Exercise inputs Block Start
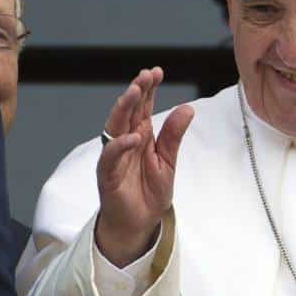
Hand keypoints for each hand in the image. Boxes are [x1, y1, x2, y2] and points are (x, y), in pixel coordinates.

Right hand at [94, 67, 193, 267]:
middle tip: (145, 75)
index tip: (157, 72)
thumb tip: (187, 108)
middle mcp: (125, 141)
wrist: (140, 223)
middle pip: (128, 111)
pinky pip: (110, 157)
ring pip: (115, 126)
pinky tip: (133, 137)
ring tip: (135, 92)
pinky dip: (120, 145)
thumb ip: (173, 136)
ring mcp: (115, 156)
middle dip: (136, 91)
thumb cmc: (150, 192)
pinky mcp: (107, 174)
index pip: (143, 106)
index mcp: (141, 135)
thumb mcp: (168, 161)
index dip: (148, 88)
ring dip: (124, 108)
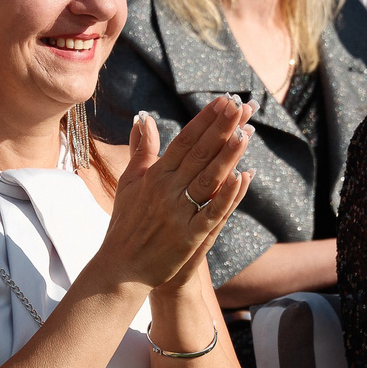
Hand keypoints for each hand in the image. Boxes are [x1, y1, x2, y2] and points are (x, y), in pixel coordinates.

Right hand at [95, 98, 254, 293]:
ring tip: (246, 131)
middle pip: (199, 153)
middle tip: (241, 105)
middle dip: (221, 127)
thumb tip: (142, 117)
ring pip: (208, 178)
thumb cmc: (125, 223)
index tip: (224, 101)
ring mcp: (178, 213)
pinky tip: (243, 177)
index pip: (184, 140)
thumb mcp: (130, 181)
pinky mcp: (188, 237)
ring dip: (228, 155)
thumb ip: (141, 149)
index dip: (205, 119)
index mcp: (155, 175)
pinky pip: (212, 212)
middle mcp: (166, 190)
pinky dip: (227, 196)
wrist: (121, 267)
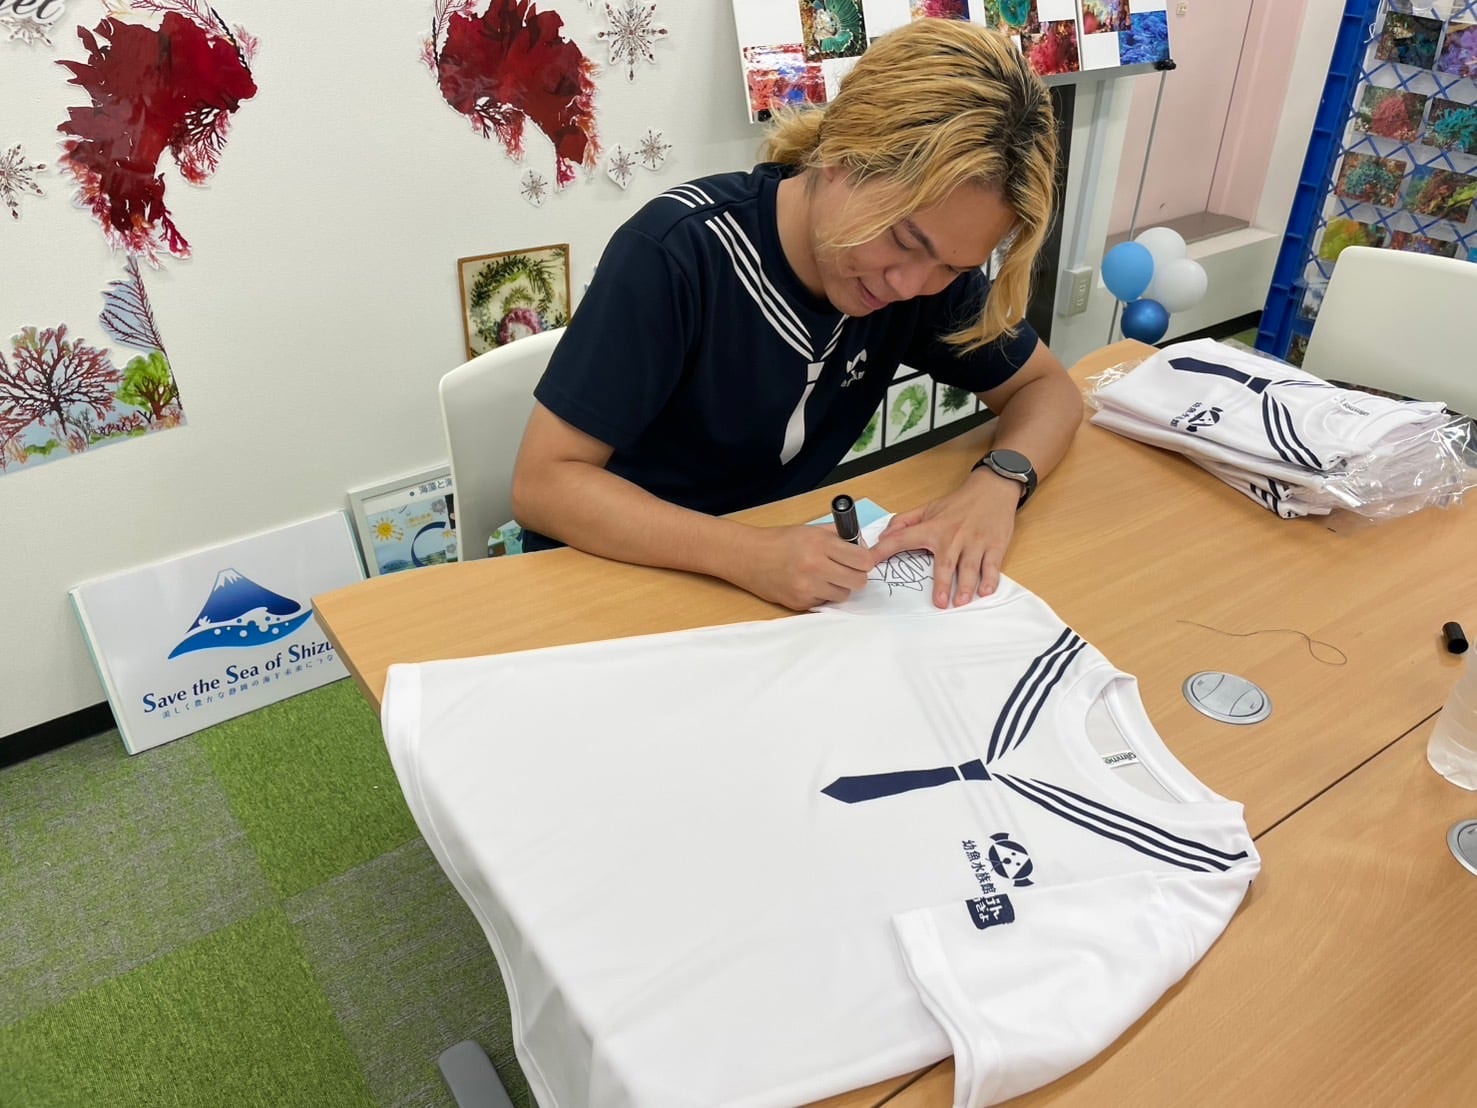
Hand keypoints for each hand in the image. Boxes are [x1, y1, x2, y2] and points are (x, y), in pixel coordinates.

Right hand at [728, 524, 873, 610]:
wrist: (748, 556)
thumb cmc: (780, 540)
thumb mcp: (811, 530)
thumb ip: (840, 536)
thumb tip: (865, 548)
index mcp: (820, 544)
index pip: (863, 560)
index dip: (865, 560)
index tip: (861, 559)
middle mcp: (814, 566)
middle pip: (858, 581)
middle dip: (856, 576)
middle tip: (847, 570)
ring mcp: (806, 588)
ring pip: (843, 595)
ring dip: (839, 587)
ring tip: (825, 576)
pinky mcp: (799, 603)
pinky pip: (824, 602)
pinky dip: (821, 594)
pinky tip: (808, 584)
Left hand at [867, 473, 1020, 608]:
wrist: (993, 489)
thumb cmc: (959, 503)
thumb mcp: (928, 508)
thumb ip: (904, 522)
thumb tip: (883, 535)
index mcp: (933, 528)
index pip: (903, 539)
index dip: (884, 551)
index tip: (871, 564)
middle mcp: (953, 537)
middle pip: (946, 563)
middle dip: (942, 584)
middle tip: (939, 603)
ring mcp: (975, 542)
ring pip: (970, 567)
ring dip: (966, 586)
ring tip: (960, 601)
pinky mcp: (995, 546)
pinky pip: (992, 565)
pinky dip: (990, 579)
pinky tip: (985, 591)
Exercise inputs Block End
Exercise inputs Block Start
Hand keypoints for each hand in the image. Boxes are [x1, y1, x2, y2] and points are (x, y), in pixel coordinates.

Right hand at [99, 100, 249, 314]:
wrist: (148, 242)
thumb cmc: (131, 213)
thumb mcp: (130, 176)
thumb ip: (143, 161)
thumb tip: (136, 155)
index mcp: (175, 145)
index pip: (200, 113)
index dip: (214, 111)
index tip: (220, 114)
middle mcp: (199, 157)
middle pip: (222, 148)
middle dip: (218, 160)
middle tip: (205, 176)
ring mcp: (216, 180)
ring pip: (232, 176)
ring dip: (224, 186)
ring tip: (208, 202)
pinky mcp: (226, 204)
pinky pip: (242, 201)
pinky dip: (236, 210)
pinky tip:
Exercise inputs Block End
_Assignment_: Pictures are to be left out. Write out only the lines above starting at the one with "middle tip: (241, 105)" and ending at the one with "middle mcp: (814, 566)", both lines included, exactly.

_Output for this task_:
middle tip: (241, 105)
middle dip: (221, 127)
thumb tip: (142, 117)
ring pip: (208, 178)
thumb cmc: (125, 223)
index tip: (224, 101)
ring mcp: (178, 213)
pinky tip: (243, 177)
index pip: (184, 140)
thumb mcp: (130, 181)
pinky mcp: (188, 237)
ring dip: (228, 155)
thumb ip: (141, 149)
index dip: (205, 119)
index mcp: (155, 175)
pinky pip: (212, 212)
middle mcp: (166, 190)
pinky dip: (227, 196)
wrist: (121, 267)
Hand keypoints for each hand in the image. Boxes are [x1, y1, x2, y2] and points are (x, y), in pixel coordinates.

Right hand at [728, 524, 873, 610]:
wrist: (748, 556)
thumb cmc: (780, 540)
thumb mcp: (811, 530)
thumb ip: (840, 536)
thumb tip: (865, 548)
index mcp: (820, 544)
index pip: (863, 560)
index dip: (865, 560)
index tip: (861, 559)
middle mcp: (814, 566)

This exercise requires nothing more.